Developing More Effective Materials

In the US the Obama administration launched four years ago BRAIN initiative for Brain Research through Advancing Innovative Neurotechnologies. A lot of the current research in North America and Europe is focused on achieving greater understanding of the mechanisms and pathways behind signaling in neural circuits. Another priority is the development of more effective materials and chemicals for controlling nerve impulses.

Many of the micro devices and their components used currently in bioelectronics are based on equipment applied in other sectors, like environmental care, energy, agriculture, food and even consumer products. Their materials and surface substances are being found to be unsuitable for applications inside the human body.

Indium-tin oxide (ITO), for example, a conductor used in solar cells, sensors and electronic displays, has been considered by researchers to be inappropriate for bioelectronic devices because of its brittleness, need for high-temperature processing and limited transparency. As a result it is being replaced by materials like graphene, which is regarded as more adaptable to neural interfacing requirements.

The need for materials with effective neural interfacing properties is a big influence on the development of bioelectronic conductive polymers as alternatives to conventional, established materials like silicon and organic polymers such as polydimethylsiloxane (PDMS), poly 3,4-ethylenedioxythiopene (PEDOT) and combinations like PEDOT and polystyrene sulphonic acid (PEDOT:PSS).

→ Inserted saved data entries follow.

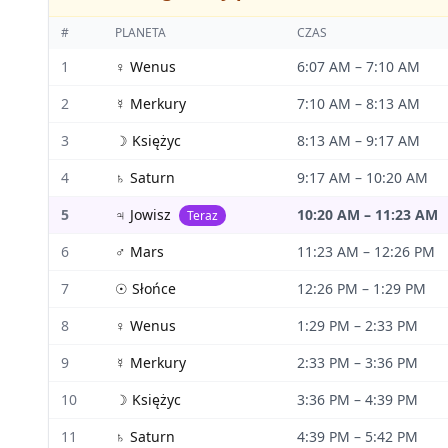
#
PLANETA
CZAS
1
♀
Wenus
6:07 AM
–
7:10 AM
2
☿
Merkury
7:10 AM
–
8:13 AM
3
☽
Księżyc
8:13 AM
–
9:17 AM
4
♄
Saturn
9:17 AM
–
10:20 AM
5
♃
Jowisz
10:20 AM
–
11:23 AM
Teraz
6
♂
Mars
11:23 AM
–
12:26 PM
7
☉
Słońce
12:26 PM
–
1:29 PM
8
♀
Wenus
1:29 PM
–
2:33 PM
9
☿
Merkury
2:33 PM
–
3:36 PM
10
☽
Księżyc
3:36 PM
–
4:39 PM
11
♄
Saturn
4:39 PM
–
5:42 PM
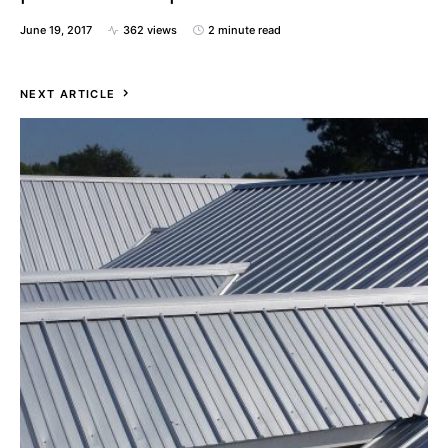
June 19, 2017
362 views
2 minute read
NEXT ARTICLE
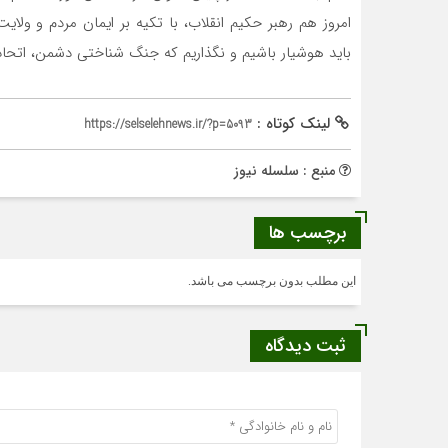
امروز هم رهبر حکیم انقلاب، با تکیه بر ایمان مردم و ولایت‌
باید هوشیار باشیم و نگذاریم که جنگ شناختی دشمن، اتحاد و
لینک کوتاه :
https://selselehnews.ir/?p=5093
منبع : سلسله نیوز
برچسب ها
این مطلب بدون برچسب می باشد.
ثبت دیدگاه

Some scientists favor silicon because of its great conductivity and durability. But there is a growing group of researchers who reckon that the future of bioelectronics lies with organic polymers because their inherent biocompatibility can be extended to create a wide range of neural interfacing structures and functions.

“This combination of structural and functional flexibility makes (organic polymers) especially well suited to applications in the medical field since it allows precise modelling of various attributes of cells and human tissues,” says Professor Agneta Richter-Dahlfors of the neuroscience department of Sweden’s Karolinska Institute.

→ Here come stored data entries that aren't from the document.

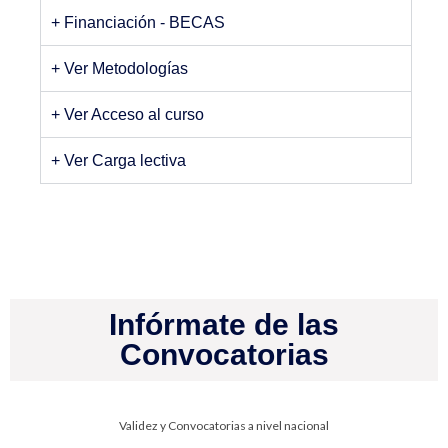
+ Financiación - BECAS
+ Ver Metodologías
+ Ver Acceso al curso
+ Ver Carga lectiva
Infórmate de las
Convocatorias
Validez y Convocatorias a nivel nacional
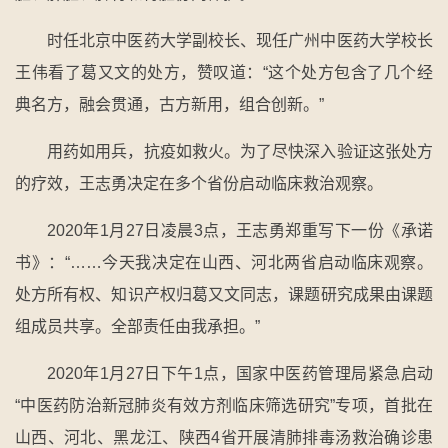
时任北京中医药大学副校长、现任广州中医药大学校长
王伟看了葛又文的处方，赞叹道：“这个处方包含了几个经
典名方，融会贯通，古方新用，组合创新。”
用药如用兵，抗疫如救火。为了尽快深入验证这张处方
的疗效，王志勇决定在多个省份启动临床救治观察。
2020年1月27日凌晨3点，王志勇郑重写下一份《承诺
书》：“……今天我决定在山西、河北两省启动临床观察。
处方所有权、知识产权归葛又文同志，课题研究成果由课题
组成员共享。全部责任由我承担。”
2020年1月27日下午1点，国家中医药管理局紧急启动
“中医药防治新冠肺炎有效方剂临床筛选研究”专项，首批在
山西、河北、黑龙江、陕西4省开展清肺排毒汤救治确诊患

Just how quickly the first bioelectronic products come to market will depend a lot on the regulators, whose first task is to decide whether they should be legally classified as primarily devices or drugs. In the European Union, for example, the classification will dictate what quality, safety and efficacy standards have to be demonstrated by developers, with the requirements being stricter for drugs than devices.

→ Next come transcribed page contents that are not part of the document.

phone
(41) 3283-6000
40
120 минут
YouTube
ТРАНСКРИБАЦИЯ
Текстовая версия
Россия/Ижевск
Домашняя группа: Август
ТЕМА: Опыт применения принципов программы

Under EU law, a product is considered to be a drug if it is administered “with a view to modifying physiological functions by exerting a pharmacological, immunological or metabolic action, or to making a medical diagnosis." Many bioelectronic products would be regarded as having those characteristics. Once bioelectronic treatments are categorized as drugs they could face lengthy clinical trials because they will have to be assessed on the basis of end-points, which are rarely applied in the current clinical trials system.